## QUOTED TEXT:
________________________

Clauses,
Constitutional Disarray, and the Preservation of Liberty
by
Harry
Goslin
by Harry Goslin
At
some point every semester I am forced to instruct my students in
the dangers of reducing the content and context of the Constitution
to an array of "clauses" established nowhere in the documents’
text. Reducing the Constitution to a Reader’s Digest version of
itself only facilitates the ability of government to enslave the
individual, take his property "legally," and if necessary
in the eyes of the state, to murder the individual.
School
textbooks echo the same mantra beat into the minds of the masses
by pundits, politicians, the media, and academia. Thanks to this
group of historical and linguistic pied pipers, the entire working
text of the Constitution has been reduced to a handful of "clauses"
bearing no resemblance to the document drafted by the Founders.
The
substance of the First Amendment is overshadowed by the "establishment
clause." The "equal protections clause" of the Fourteenth
Amendment is a federal veto power over all State-level laws. A power-hungry
federal bureaucrat and a willing "victim" is all that’s
needed to initiate this process. The "commerce clause"
allows Congress to control the property of every business and individual
in this country with onerous regulations. If that isn’t enough to
secure a fascist state, there’s always the "necessary and proper
clause." The permanent damage to freedom wrought by its application
should be self-explanatory.

________________________

## GIVEN DATA:
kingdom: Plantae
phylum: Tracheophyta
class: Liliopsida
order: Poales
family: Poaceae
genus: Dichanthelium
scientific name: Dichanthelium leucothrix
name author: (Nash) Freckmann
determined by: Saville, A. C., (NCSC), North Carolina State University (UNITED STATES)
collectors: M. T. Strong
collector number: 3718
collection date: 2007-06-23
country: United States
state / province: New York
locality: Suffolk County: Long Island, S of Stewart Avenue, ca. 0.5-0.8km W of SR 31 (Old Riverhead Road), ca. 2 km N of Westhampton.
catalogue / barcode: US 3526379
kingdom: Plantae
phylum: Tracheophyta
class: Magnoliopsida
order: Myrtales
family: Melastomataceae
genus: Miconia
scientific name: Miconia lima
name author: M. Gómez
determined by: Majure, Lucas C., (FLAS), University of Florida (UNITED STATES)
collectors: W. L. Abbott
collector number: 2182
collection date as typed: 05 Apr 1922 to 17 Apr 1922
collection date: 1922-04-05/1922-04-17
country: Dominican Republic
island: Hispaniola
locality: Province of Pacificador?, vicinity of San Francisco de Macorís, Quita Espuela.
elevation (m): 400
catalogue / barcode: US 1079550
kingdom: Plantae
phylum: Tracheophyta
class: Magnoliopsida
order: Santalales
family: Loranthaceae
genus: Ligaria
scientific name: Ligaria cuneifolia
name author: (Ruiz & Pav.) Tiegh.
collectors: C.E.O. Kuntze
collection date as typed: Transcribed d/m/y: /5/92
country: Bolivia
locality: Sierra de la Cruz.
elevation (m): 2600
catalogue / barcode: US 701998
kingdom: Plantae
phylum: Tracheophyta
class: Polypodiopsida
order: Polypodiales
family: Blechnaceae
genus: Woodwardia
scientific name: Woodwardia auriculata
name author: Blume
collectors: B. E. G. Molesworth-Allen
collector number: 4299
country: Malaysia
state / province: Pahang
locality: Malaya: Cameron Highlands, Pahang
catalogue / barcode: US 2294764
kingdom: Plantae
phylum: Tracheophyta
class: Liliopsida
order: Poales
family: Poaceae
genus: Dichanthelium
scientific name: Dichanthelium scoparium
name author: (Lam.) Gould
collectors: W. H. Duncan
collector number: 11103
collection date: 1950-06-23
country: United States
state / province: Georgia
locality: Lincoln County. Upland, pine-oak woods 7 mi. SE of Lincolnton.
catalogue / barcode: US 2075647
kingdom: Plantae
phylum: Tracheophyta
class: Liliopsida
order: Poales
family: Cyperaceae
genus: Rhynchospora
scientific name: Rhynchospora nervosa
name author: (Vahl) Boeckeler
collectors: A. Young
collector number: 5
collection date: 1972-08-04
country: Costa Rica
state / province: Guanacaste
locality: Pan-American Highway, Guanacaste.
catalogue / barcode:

________________________

## GIVEN INSTRUCTION 1:
Reproduce the passage of the essay on constitutional clauses from "bearing no resemblance" to "should be self-explanatory.", substituting "the federal legislature" for "Congress".
## GIVEN INSTRUCTION 2:
Output the records as a numbered list, from the line with "collectors: W. L. Abbott" through the end of the records, omitting blank lines.

## TASK RESPONSE 1:
bearing no resemblance to the document drafted by the Founders.
The
substance of the First Amendment is overshadowed by the "establishment
clause." The "equal protections clause" of the Fourteenth
Amendment is a federal veto power over all State-level laws. A power-hungry
federal bureaucrat and a willing "victim" is all that’s
needed to initiate this process. The "commerce clause"
allows the federal legislature to control the property of every business and individual
in this country with onerous regulations. If that isn’t enough to
secure a fascist state, there’s always the "necessary and proper
clause." The permanent damage to freedom wrought by its application
should be self-explanatory.

## TASK RESPONSE 2:
1. collectors: W. L. Abbott
2. collector number: 2182
3. collection date as typed: 05 Apr 1922 to 17 Apr 1922
4. collection date: 1922-04-05/1922-04-17
5. country: Dominican Republic
6. island: Hispaniola
7. locality: Province of Pacificador?, vicinity of San Francisco de Macorís, Quita Espuela.
8. elevation (m): 400
9. catalogue / barcode: US 1079550
10. kingdom: Plantae
11. phylum: Tracheophyta
12. class: Magnoliopsida
13. order: Santalales
14. family: Loranthaceae
15. genus: Ligaria
16. scientific name: Ligaria cuneifolia
17. name author: (Ruiz & Pav.) Tiegh.
18. collectors: C.E.O. Kuntze
19. collection date as typed: Transcribed d/m/y: /5/92
20. country: Bolivia
21. locality: Sierra de la Cruz.
22. elevation (m): 2600
23. catalogue / barcode: US 701998
24. kingdom: Plantae
25. phylum: Tracheophyta
26. class: Polypodiopsida
27. order: Polypodiales
28. family: Blechnaceae
29. genus: Woodwardia
30. scientific name: Woodwardia auriculata
31. name author: Blume
32. collectors: B. E. G. Molesworth-Allen
33. collector number: 4299
34. country: Malaysia
35. state / province: Pahang
36. locality: Malaya: Cameron Highlands, Pahang
37. catalogue / barcode: US 2294764
38. kingdom: Plantae
39. phylum: Tracheophyta
40. class: Liliopsida
41. order: Poales
42. family: Poaceae
43. genus: Dichanthelium
44. scientific name: Dichanthelium scoparium
45. name author: (Lam.) Gould
46. collectors: W. H. Duncan
47. collector number: 11103
48. collection date: 1950-06-23
49. country: United States
50. state / province: Georgia
51. locality: Lincoln County. Upland, pine-oak woods 7 mi. SE of Lincolnton.
52. catalogue / barcode: US 2075647
53. kingdom: Plantae
54. phylum: Tracheophyta
55. class: Liliopsida
56. order: Poales
57. family: Cyperaceae
58. genus: Rhynchospora
59. scientific name: Rhynchospora nervosa
60. name author: (Vahl) Boeckeler
61. collectors: A. Young
62. collector number: 5
63. collection date: 1972-08-04
64. country: Costa Rica
65. state / province: Guanacaste
66. locality: Pan-American Highway, Guanacaste.
67. catalogue / barcode:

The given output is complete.